TEXT SECTION:
>>>>

Monitor databases using the Azure portal
In the Azure portal, you can monitor a single database’s utilization by selecting your database and clicking the Monitoring chart. This brings up a Metric window that you can change by clicking the Edit chart button. Add the following metrics:
- CPU percentage
- DTU percentage
- Data IO percentage
- Database size percentage
Once you’ve added these metrics, you can continue to view them in the Monitoring chart with more information on the Metric window. All four metrics show the average utilization percentage relative to the DTU of your database. See the DTU-based purchasing model and vCore-based purchasing model articles for more information about service tiers.
You can also configure alerts on the performance metrics. Click the Add alert button in the Metric window. Follow the wizard to configure your alert. You have the option to alert if the metrics exceed a certain threshold or if the metric falls below a certain threshold.

<<<<

INFORMATION:
>>>>

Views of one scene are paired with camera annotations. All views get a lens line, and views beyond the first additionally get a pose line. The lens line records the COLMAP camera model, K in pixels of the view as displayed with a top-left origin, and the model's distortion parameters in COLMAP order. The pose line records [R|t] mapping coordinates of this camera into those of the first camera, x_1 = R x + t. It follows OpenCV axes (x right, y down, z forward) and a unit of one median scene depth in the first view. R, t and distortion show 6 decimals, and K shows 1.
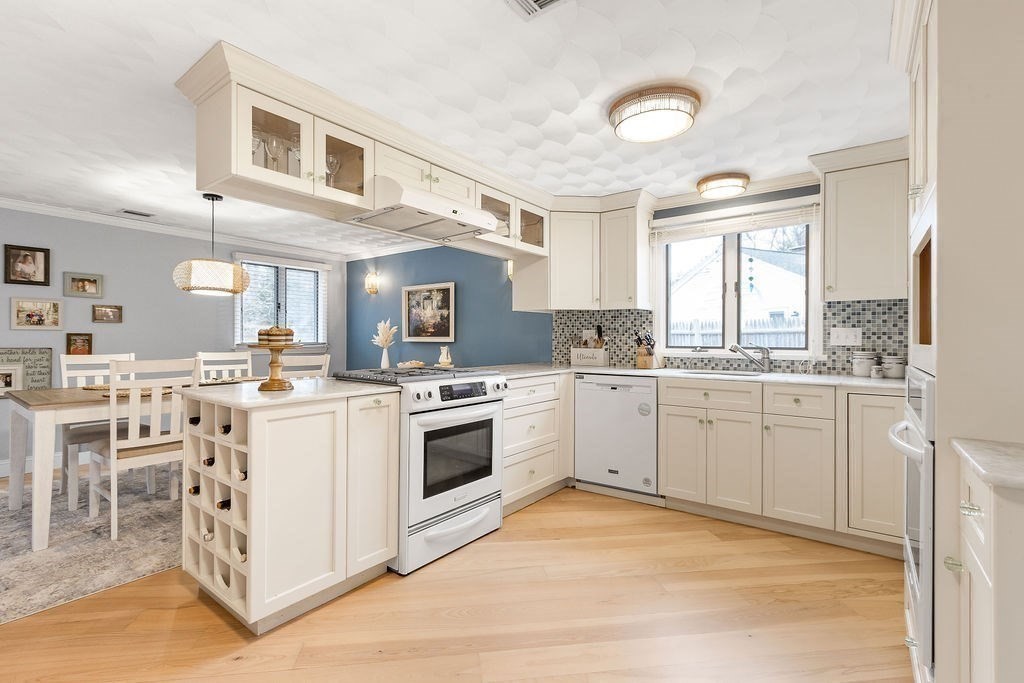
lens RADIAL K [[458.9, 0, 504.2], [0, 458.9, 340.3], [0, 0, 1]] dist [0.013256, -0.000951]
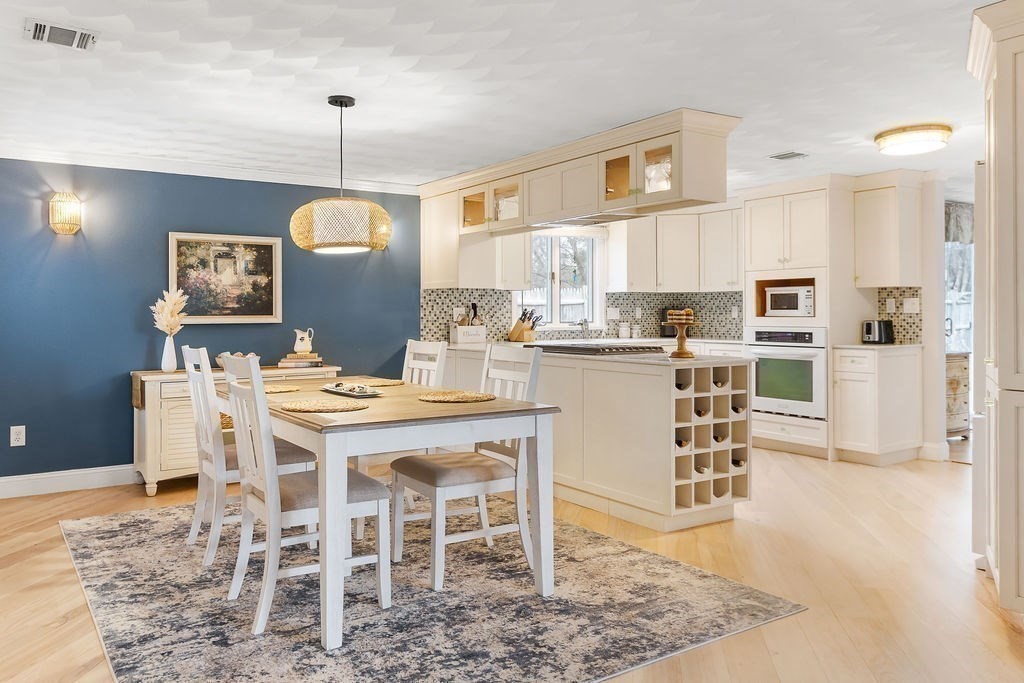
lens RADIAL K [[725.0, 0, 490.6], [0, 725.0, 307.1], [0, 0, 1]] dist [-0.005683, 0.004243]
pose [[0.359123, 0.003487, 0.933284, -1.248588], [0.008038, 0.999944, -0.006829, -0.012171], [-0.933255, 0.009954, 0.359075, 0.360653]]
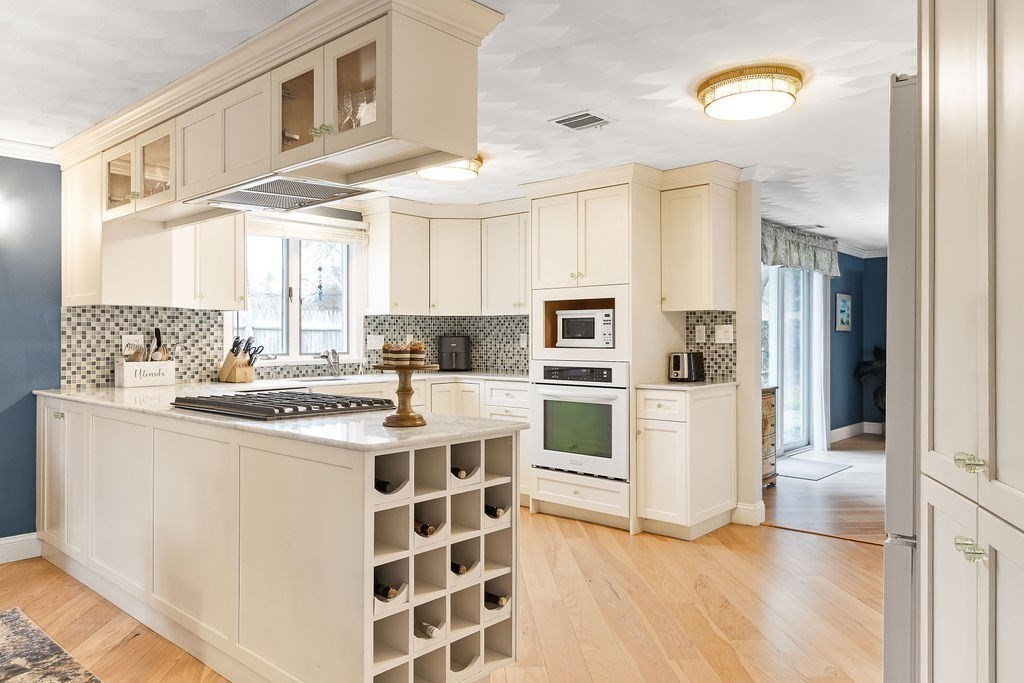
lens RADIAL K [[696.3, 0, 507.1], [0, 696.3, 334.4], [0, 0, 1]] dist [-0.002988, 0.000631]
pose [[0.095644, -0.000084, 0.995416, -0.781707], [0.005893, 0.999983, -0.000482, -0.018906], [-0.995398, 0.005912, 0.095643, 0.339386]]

<<<<
>>>>

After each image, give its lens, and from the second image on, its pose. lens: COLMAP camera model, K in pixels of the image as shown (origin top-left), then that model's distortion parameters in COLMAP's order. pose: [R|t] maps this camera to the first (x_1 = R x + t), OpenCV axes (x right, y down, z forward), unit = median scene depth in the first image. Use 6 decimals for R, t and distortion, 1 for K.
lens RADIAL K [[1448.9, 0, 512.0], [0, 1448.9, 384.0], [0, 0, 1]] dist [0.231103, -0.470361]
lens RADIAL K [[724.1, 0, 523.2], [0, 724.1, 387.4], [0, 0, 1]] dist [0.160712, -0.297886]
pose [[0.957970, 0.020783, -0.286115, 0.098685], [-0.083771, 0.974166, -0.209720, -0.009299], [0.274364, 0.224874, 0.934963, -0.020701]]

<<<<

EXPLORE THE MATERIAL:
A) Answer these questions about the Azure portal monitoring text, one per line:
(i) Which button do you click to change the Metric window?
(ii) Relative to what do the four metrics show average utilization percentage?
(iii) Which button in the Metric window do you click to set up an alert?
B) Please rewrite the paragraph of the Azure portal monitoring text that begins "You can also configure alerts" as a short list that keeps its main facts.
C) Extend the Azure portal monitoring text, picking up after its final sentence.

SET OF ANSWERS:
A)
(i) The Edit chart button.
(ii) The DTU of your database.
(iii) The Add alert button.

B)
- Alerts can be configured on the performance metrics.
- Click the Add alert button in the Metric window.
- Follow the wizard to configure the alert.
- An alert can fire when a metric exceeds a certain threshold or falls below a certain threshold.

C)
For example, if you expect the workload on your database to grow, you can choose to configure an email alert whenever your database reaches 80% on any of the performance metrics. You can use this as an early warning to figure out when you might have to switch to the next higher performance level.
The performance metrics can also help you determine if you are able to downgrade to a lower performance level. Assume you are using a Standard S2 database and all performance metrics show that the database on average does not use more than 10% at any given time. It is likely that the database will work well in Standard S1. However, be aware of workloads that spike or fluctuate before making the decision to move to a lower performance level.
Monitor databases using DMVs
The same metrics that are exposed in the portal are also available through system views: sys.resource_stats in the logical master database of your server, and sys.dm_db_resource_stats in the user database. Use sys.resource_stats if you need to monitor less granular data across a longer period of time. Use sys.dm_db_resource_stats if you need to monitor more granular data within a smaller time frame. For more information, see Azure SQL Database Performance Guidance.
sys.dm_db_resource_stats returns an empty result set when used in Web and Business edition databases, which are retired.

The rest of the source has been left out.